● **WHAT THE TASK ASKS**
Write the next part of the code review comments on the diff, continuing after the final remark about calling sys.exitfunc().

● **QUOTED PASSAGE**
There are many unrelated changes in this diff, which is part of why the line
count is so enormous.  I guess the target branch isn't the one you branched
from?  It does make the review harder than it should be, and certainly much 
more intimidating at a glance than it deserves, so it'd be worth fixing :)

SIGCHLD: is this handler uninstalled in the child?  If not, there's a risk of
EINTR issues if the child spawns its own subprocesses.  Ah, yes, it is.  Good :)

> +    # [Decision #4]
> +    #   Exit information
> +    #       How do we inform the client process that the child has exited?

This section seems to describe the questions without clearly stating what the
answer was.  I have to read through the wall of text fairly carefully to see
what the choice was.

> +    #       There is some possibility that files won't get flushed, etc. So we
> +    #       may want to be calling sys.exitfunc() first. Note that bzr itself

Yes, I think it would be good to call sys.exitfunc() for the reasons you give.

● **RECORDS PROVIDED**
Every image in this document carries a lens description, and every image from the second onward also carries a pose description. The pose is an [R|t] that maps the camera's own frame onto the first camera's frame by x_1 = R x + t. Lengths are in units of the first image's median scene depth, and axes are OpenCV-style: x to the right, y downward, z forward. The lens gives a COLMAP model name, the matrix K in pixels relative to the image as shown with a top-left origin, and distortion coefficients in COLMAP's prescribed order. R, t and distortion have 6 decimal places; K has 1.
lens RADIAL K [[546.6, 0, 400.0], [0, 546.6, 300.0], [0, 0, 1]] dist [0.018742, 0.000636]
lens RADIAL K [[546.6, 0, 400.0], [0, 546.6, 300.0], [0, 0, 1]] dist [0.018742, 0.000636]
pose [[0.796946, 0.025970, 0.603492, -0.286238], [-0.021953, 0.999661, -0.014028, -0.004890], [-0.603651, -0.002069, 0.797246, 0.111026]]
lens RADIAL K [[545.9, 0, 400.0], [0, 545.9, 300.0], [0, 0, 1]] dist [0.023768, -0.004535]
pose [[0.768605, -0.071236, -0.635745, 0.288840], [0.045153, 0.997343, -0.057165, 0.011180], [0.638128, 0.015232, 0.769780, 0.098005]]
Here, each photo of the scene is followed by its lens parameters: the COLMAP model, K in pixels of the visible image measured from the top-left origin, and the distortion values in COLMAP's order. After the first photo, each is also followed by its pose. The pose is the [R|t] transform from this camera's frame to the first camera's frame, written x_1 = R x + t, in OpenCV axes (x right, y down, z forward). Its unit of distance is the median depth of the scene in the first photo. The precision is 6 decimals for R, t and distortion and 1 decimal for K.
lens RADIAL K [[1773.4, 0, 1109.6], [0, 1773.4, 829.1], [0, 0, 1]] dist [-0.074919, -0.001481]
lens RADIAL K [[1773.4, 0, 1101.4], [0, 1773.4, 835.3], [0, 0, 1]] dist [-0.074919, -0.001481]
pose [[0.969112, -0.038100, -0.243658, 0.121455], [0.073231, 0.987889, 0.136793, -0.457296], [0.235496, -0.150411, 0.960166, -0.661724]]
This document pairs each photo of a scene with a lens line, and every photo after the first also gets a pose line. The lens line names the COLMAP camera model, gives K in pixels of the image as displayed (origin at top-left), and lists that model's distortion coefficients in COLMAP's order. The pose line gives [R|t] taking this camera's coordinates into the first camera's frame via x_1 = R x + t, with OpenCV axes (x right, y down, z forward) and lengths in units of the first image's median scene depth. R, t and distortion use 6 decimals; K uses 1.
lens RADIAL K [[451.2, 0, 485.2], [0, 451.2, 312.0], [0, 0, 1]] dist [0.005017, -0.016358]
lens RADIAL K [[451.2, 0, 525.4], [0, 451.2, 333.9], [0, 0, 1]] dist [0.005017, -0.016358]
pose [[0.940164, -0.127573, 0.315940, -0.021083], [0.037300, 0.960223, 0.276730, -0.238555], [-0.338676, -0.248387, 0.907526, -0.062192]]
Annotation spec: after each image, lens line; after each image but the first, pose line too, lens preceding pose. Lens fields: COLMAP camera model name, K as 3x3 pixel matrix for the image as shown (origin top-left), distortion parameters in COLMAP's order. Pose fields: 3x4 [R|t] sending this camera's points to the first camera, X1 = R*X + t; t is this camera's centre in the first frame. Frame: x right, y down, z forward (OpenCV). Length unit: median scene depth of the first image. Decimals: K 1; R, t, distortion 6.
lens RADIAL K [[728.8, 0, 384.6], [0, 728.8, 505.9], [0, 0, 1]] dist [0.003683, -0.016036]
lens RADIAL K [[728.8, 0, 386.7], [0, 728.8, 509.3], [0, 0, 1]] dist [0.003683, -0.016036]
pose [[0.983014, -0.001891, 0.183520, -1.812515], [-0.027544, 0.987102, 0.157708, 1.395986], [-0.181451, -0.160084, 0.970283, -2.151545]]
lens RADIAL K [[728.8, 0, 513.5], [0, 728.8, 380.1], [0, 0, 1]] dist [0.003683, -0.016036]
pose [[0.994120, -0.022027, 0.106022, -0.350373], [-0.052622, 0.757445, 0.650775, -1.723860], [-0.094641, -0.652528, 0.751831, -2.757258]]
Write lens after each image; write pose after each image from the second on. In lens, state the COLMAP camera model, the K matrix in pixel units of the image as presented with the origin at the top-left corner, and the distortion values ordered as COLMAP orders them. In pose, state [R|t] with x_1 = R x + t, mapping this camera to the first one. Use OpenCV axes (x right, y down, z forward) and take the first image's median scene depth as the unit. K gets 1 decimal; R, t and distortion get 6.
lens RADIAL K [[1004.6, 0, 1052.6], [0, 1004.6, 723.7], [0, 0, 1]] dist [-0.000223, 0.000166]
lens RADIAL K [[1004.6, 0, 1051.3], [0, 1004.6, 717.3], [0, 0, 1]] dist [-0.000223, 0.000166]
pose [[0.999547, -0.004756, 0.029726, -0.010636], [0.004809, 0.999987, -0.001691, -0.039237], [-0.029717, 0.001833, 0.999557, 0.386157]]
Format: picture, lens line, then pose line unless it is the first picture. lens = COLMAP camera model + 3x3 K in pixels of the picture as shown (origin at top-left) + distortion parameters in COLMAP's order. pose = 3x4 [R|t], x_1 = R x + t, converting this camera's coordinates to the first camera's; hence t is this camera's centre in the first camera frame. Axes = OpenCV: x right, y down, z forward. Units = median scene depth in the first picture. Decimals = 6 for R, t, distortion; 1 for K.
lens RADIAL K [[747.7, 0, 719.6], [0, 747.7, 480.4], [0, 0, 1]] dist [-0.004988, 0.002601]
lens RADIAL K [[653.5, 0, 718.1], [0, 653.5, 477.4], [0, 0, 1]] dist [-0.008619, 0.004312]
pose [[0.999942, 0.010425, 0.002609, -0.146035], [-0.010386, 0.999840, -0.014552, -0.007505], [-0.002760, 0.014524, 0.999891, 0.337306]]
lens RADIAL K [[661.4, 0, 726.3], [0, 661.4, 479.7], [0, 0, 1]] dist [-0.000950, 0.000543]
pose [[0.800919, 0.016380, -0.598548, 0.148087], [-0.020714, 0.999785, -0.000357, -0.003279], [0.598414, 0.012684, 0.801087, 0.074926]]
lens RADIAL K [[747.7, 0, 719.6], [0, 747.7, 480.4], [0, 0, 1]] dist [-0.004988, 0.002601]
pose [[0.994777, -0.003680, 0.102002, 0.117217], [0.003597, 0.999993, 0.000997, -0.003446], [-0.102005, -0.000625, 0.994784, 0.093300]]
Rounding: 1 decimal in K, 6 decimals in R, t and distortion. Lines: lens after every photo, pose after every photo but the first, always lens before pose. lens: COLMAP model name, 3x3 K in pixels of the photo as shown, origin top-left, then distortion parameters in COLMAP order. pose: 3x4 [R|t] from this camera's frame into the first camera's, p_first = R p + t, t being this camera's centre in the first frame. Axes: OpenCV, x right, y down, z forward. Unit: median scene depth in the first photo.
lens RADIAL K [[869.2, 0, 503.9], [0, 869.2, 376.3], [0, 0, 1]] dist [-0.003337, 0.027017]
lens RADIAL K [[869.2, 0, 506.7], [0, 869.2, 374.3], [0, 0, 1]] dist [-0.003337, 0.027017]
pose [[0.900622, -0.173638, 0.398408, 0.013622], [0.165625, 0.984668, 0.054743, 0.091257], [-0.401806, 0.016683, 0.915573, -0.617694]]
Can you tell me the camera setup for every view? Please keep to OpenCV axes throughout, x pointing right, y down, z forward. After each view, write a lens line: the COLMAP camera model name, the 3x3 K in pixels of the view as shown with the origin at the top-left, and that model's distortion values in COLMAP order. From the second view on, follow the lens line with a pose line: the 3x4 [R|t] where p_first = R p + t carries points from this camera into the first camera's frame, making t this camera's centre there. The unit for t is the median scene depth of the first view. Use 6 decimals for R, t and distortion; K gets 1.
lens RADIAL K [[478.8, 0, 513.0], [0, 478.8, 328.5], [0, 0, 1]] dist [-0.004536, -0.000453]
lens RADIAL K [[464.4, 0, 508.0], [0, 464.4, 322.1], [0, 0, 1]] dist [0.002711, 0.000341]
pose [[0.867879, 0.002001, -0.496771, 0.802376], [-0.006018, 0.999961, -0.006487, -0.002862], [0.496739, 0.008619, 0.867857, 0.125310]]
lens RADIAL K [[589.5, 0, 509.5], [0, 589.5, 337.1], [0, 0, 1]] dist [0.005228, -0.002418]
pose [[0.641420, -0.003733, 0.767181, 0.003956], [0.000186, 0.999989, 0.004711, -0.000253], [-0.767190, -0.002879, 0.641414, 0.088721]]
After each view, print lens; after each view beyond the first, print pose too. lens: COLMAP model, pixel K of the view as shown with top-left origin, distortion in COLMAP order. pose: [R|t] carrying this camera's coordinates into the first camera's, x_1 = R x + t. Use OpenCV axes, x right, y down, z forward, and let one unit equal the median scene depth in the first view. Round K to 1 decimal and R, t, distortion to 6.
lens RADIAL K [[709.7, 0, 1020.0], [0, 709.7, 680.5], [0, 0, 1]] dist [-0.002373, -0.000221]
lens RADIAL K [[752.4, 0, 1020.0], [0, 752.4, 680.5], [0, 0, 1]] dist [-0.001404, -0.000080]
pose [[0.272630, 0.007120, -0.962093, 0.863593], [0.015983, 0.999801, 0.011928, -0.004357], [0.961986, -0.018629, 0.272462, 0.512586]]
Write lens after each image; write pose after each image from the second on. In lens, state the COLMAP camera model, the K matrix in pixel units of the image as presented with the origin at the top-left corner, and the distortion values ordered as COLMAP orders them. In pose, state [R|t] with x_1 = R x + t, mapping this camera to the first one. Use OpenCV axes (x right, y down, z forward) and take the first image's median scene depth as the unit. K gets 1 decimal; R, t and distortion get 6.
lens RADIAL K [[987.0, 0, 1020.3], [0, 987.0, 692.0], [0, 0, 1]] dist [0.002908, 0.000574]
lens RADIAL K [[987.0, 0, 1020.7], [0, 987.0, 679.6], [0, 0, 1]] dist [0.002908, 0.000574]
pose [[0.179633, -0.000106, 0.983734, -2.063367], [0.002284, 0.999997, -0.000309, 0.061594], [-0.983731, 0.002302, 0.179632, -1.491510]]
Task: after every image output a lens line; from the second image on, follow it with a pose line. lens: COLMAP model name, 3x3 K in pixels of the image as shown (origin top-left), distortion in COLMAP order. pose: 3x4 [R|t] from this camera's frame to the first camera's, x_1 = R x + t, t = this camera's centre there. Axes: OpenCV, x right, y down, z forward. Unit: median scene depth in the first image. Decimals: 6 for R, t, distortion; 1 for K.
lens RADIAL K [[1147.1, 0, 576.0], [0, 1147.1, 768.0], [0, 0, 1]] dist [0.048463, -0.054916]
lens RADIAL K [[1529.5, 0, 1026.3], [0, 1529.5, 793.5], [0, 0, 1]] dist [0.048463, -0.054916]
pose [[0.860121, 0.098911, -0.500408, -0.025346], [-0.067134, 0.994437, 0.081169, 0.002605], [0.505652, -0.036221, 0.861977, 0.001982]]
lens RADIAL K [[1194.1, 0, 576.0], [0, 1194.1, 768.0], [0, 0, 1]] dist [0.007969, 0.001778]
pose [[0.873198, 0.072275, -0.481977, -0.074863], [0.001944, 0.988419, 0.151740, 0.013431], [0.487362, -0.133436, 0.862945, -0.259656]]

● **RESULT OF THIS TASK**
I'd be particularly worried about incompletely written log files... it would be
a shame to have the most interesting log content never get flushed!  (The end of
the log is often the most interesting bit.)

> +    # [Decision #8]
> +    #   env vars

This section doesn't make clear what the issue is, nor what the conclusion is.
What does “this data” refer to?  Are env vars the problem, or solution to some
problem?

> +    # [Decision #9]
> +    #   nicer errors to clients
> +    #       This service is meant to be run only on the local system. As such,
> +    #       we don't try to be extra defensive about leaking information to
> +    #       clients. Instead we try to be helpful, and tell them as much as we
> +    #       know about what went wrong.

The client is connected to a remote user though.  So the information returned
here won't be repeated back to that remote client?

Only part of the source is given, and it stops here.